- Conference: Big Sky Conference
- Record: 5–6 (3–4 Big Sky)
- Head coach: Skip Hall (6th season);
- Defensive coordinator: Jim Fleming (3rd season)
- Home stadium: Bronco Stadium

= 1992 Boise State Broncos football team =

American college football season

The 1992 Boise State Broncos football team represented Boise State University in the 1992 NCAA Division I-AA football season. The Broncos competed in the Big Sky Conference and played their home games at Bronco Stadium in Boise, Idaho. Led by sixth-year head coach Skip Hall, Boise State finished the season 5–6 overall and 3–4 in conference.

Hall resigned following BSU's eleventh consecutive loss to rival Idaho, and he became the defensive coordinator at Missouri.

▶ What you will do
Copy the part of the 1992 Boise State football text from "- Head coach: Skip" to "3–4 in conference.", word for word.

▶ Provided information
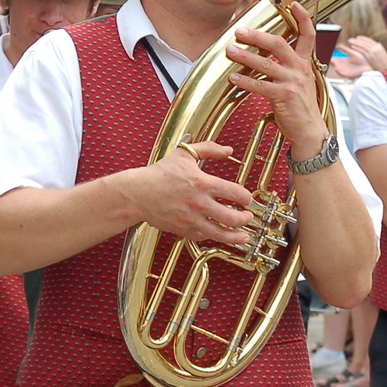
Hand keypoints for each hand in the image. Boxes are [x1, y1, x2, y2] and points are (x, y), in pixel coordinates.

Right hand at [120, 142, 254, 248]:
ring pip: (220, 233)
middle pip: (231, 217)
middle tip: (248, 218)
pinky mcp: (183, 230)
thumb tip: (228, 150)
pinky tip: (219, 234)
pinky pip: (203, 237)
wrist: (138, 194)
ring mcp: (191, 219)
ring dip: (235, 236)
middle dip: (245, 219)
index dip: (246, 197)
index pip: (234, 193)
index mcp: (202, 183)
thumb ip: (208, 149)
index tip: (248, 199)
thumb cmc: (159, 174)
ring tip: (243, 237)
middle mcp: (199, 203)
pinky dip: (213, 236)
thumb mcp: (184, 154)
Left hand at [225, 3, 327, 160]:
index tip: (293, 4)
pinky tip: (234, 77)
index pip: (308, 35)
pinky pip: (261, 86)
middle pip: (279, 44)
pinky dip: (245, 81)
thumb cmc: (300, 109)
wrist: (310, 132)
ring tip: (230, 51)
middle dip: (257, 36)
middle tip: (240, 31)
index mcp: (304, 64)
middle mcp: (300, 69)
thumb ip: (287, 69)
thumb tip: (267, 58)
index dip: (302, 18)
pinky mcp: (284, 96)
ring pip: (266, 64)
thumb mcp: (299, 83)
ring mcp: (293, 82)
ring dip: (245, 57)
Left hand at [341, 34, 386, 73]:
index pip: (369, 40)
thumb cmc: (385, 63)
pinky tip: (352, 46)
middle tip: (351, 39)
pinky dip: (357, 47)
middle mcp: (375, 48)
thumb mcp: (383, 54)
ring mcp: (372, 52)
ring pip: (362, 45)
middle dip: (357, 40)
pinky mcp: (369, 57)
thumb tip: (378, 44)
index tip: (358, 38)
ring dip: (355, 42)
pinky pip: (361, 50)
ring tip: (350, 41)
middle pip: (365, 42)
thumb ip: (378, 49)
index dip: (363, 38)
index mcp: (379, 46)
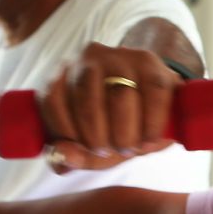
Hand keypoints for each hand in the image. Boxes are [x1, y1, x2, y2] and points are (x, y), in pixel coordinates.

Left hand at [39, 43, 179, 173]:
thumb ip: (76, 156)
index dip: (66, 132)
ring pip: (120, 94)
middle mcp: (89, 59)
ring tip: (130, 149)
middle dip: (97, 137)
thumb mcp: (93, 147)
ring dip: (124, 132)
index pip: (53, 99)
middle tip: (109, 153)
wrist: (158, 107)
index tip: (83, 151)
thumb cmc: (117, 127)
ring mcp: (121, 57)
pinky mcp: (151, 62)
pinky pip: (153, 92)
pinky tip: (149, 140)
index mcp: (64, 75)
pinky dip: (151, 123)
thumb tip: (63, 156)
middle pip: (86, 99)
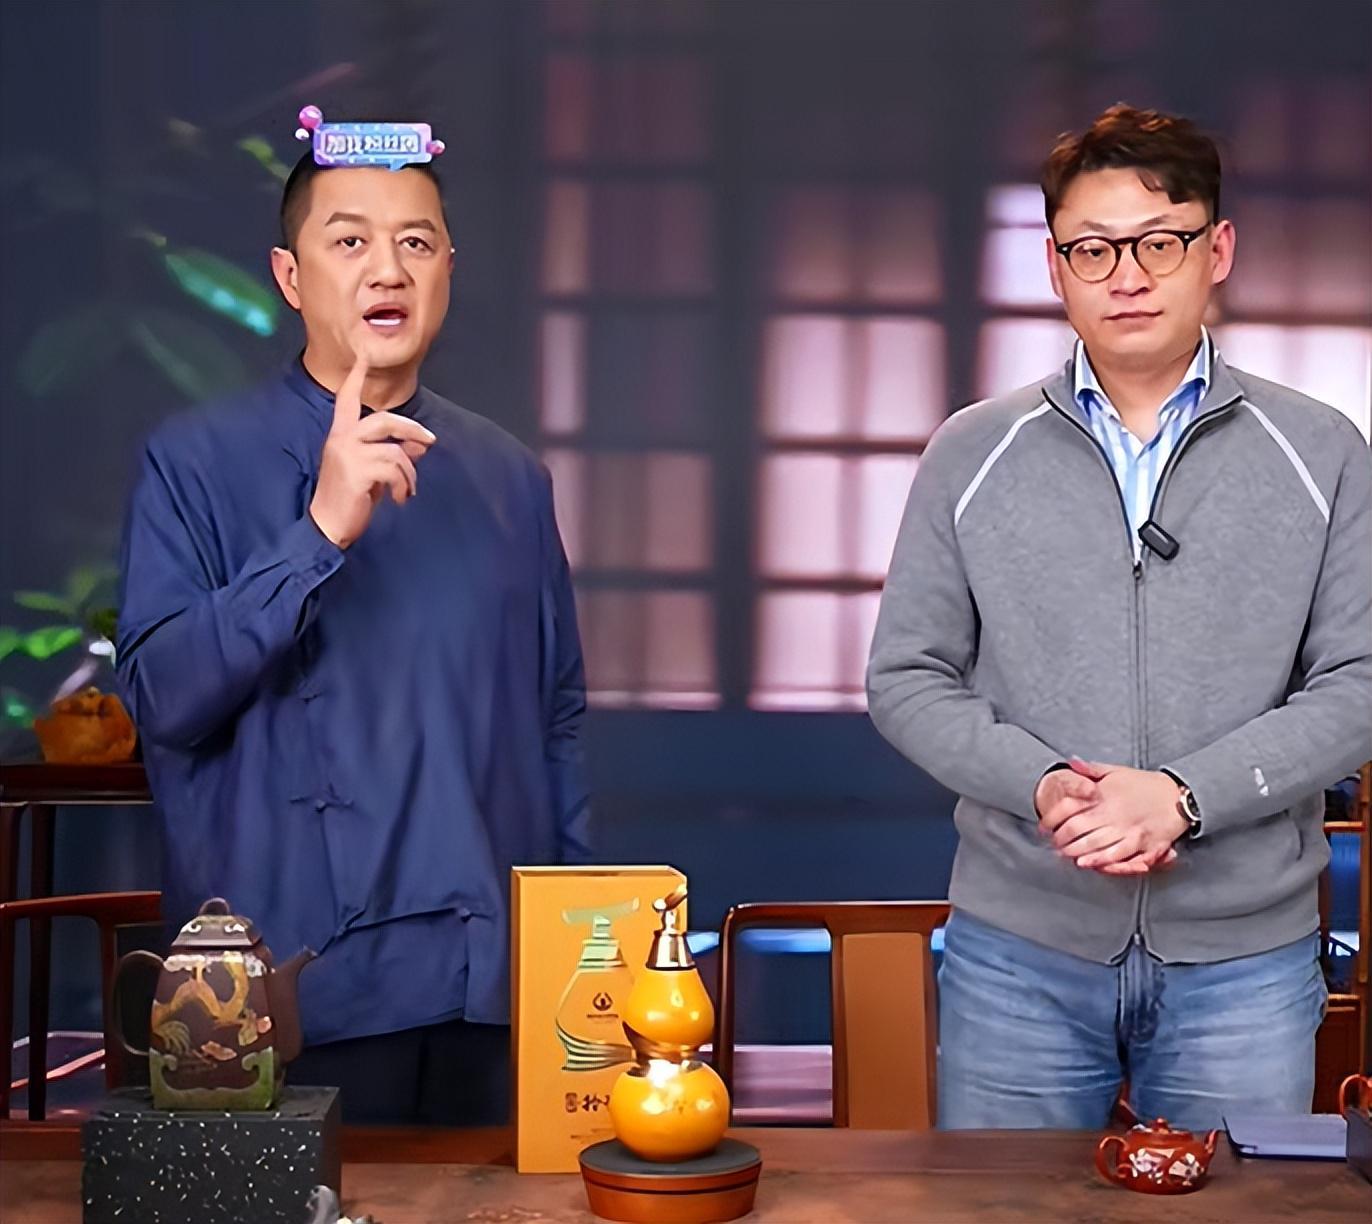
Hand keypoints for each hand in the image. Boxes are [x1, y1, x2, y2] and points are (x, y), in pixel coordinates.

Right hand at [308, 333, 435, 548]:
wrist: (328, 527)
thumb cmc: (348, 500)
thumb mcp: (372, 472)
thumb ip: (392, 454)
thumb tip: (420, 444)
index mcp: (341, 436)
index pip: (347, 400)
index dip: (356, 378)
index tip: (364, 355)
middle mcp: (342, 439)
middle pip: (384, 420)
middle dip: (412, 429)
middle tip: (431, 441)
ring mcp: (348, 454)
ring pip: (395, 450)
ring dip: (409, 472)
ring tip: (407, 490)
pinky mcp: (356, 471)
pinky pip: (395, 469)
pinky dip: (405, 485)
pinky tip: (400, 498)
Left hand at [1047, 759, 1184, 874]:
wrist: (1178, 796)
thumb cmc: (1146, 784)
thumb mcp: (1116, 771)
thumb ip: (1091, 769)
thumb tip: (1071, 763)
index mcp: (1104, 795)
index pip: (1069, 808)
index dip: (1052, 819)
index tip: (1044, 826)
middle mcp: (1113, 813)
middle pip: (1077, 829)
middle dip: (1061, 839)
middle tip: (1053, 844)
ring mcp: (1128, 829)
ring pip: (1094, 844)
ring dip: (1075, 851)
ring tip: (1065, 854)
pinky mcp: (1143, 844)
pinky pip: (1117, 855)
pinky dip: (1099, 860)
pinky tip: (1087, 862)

▶ Reply to the exercise
- Head coach: Skip Hall (6th season);
- Defensive coordinator: Jim Fleming (3rd season)
- Home stadium: Bronco Stadium

= 1992 Boise State Broncos football team =

American college football season

The 1992 Boise State Broncos football team represented Boise State University in the 1992 NCAA Division I-AA football season. The Broncos competed in the Big Sky Conference and played their home games at Bronco Stadium in Boise, Idaho. Led by sixth-year head coach Skip Hall, Boise State finished the season 5–6 overall and 3–4 in conference.